The Enigma of Departure

Most of the time, when you part company with someone, you fully expect to see them again the next time.

It’s just part of how human interaction works. The expectation of continuity allows so many of our institutions, from family to employment to government, to function.

And yet sometimes, there is a high probability that you could be saying your last goodbye. Managing that is not easy.

My mother is 88 years old this year. She had a stroke over four years ago that has left her disabled and dependent. She lives in a retirement home of her own choosing in California. Each time I visit, saying goodbye requires that I both believe I will see her again and know that I may not.

My father turned 90 years old in January. Obviously, he is in his twilight years. I haven’t seen him in person in four years, for a variety of reasons including, of course, the global pandemic. But we talk frequently on the phone. Each time I say goodbye, I hope we will speak again in a few days but also wonder if I have said all that I feel I need to say to him.

My sons are both adults and mostly independent. They come and go as it suits them. All it would take is some careless driving or an undiagnosed health condition to make that casual wave as they go out the door be the last time we see each other.

My wife was in a hospital in Baltimore, struggling to recover from a serious health emergency during the first half of this year. I was visiting her almost every day. But each time I left for the day, I carried with me the possibility that she might not make it until the next day. If I knew for sure that she was dying, I would not go home. But the doctors and nurses assured me that she’d be there when I returned. I had to trust them. And I know myself enough to know that if I try to get by with my reserve of energy at zero, I won’t survive either. That helps nobody.

So the goodbyes are loaded with silent meaning and unspoken hopes and fears. There is no other way it can be. I cast all my bets on there being a tomorrow with my wife, my children, my father, my mother. And then spin the wheel.

Giorgio de Chirico painting artwork

His Turban Was Magnificent

His turban was magnificent, a rich bluish purple.

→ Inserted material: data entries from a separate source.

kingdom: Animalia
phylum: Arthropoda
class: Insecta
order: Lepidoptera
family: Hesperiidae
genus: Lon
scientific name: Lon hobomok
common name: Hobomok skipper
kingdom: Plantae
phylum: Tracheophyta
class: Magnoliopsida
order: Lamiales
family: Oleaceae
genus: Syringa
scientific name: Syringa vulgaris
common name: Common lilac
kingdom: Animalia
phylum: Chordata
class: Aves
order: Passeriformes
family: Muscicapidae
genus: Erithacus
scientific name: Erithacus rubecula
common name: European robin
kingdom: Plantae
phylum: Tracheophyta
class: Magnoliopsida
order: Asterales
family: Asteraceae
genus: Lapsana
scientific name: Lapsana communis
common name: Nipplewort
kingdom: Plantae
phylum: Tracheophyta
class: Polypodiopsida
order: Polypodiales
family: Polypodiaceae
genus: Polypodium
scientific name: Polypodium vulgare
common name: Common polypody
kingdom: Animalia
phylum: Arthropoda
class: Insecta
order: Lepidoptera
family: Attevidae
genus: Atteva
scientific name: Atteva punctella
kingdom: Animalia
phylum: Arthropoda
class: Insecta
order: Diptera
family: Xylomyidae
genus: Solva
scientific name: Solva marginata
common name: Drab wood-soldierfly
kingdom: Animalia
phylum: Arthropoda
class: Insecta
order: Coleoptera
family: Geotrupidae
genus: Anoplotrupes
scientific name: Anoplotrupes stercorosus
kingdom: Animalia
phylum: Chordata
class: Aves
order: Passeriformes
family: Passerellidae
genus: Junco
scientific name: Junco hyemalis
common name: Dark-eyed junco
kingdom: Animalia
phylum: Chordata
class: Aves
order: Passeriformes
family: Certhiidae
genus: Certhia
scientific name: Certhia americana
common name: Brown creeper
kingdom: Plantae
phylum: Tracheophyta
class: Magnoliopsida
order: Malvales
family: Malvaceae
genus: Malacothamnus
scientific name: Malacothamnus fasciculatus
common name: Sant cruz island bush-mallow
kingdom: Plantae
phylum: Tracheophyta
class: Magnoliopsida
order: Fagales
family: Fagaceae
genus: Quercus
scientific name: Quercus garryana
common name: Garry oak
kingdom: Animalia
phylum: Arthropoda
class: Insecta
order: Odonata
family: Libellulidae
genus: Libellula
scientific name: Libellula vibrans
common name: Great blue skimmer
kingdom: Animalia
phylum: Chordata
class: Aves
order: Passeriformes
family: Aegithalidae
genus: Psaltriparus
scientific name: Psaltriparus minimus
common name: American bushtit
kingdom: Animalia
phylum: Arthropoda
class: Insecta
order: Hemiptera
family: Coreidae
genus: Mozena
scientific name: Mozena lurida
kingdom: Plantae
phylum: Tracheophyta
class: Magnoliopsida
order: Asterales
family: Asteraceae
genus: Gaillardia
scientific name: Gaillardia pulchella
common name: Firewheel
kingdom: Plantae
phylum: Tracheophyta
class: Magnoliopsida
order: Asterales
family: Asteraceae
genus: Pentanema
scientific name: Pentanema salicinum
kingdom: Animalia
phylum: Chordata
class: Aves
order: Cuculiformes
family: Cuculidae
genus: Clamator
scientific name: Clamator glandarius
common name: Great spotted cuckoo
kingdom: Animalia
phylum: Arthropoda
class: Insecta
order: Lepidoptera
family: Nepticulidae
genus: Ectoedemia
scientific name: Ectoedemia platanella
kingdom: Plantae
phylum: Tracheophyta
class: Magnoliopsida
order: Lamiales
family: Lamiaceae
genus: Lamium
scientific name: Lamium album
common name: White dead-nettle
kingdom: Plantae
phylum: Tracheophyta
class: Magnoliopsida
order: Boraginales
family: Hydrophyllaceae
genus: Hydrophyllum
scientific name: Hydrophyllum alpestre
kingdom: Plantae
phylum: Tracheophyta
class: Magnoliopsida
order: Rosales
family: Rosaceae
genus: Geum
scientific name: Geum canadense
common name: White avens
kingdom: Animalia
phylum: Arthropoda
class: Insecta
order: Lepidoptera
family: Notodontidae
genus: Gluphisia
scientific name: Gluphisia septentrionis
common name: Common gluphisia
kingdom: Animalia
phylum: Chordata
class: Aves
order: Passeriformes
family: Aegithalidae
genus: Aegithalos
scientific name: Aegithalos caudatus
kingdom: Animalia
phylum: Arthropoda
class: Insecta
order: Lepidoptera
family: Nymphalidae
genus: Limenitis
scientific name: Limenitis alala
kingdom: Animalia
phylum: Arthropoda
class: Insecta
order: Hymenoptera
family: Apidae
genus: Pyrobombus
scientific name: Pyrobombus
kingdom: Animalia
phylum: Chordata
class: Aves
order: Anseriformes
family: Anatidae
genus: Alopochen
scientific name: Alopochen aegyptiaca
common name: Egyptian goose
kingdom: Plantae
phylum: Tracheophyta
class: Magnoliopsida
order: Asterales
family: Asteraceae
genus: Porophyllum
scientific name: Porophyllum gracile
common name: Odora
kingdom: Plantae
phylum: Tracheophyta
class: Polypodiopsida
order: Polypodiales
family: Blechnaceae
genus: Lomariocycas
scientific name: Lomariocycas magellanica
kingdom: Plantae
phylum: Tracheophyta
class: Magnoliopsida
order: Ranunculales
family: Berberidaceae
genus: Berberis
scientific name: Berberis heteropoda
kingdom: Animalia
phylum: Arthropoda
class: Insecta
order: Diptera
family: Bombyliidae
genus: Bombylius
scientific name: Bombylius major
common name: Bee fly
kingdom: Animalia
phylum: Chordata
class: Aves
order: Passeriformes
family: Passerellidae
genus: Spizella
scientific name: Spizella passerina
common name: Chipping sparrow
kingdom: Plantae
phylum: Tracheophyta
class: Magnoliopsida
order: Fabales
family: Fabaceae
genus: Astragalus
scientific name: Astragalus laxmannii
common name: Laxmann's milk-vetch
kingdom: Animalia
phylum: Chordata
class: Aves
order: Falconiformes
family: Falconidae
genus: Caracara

He came into my wife’s room and introduced himself.

“I am a neurologist,” he said, “and I would be happy to treat your wife, if it weren’t for the pregnancy.”

She had just recovered from a seizure less than an hour before. She had the worst headache anyone could ever imagine. She was nauseated and her vision and hearing were impaired. We didn’t fully know what was wrong yet, but something clearly was.

And our second child was at risk. Her pregnancy was only 33 weeks along, but the seizures were a threat to the growing baby.

I’d rushed to the hospital, seen the seizure, knew it was a complicated situation. Neurology was not something I had anticipated needing. Someone had to make a decision, and had to make it fast.

“It’s just that…since you are pregnant…I think it would be better to transfer to you a facility with more experience,” he said. I wasn’t sure how to feel in the moment. His warmth and composure was reassuring; his recommendation that she be moved made logical sense but was unsettling.

My wife said “My head is killing me; if you are going to make a decision, make it quick.”

It was done then. The neonatal team would perform an emergency C-section. My wife, still sedated, would be flown by med-evac helicopter to Baltimore, a city I knew almost nothing about.

The ICU doctor–also Indian–would give me a warm hug and tell me it would be alright in the end. And I got in the car with a friend and drove into the night.

He was right, the ICU physician. Things are alright, 16 years later.

But I never saw the neurologist with the turban again.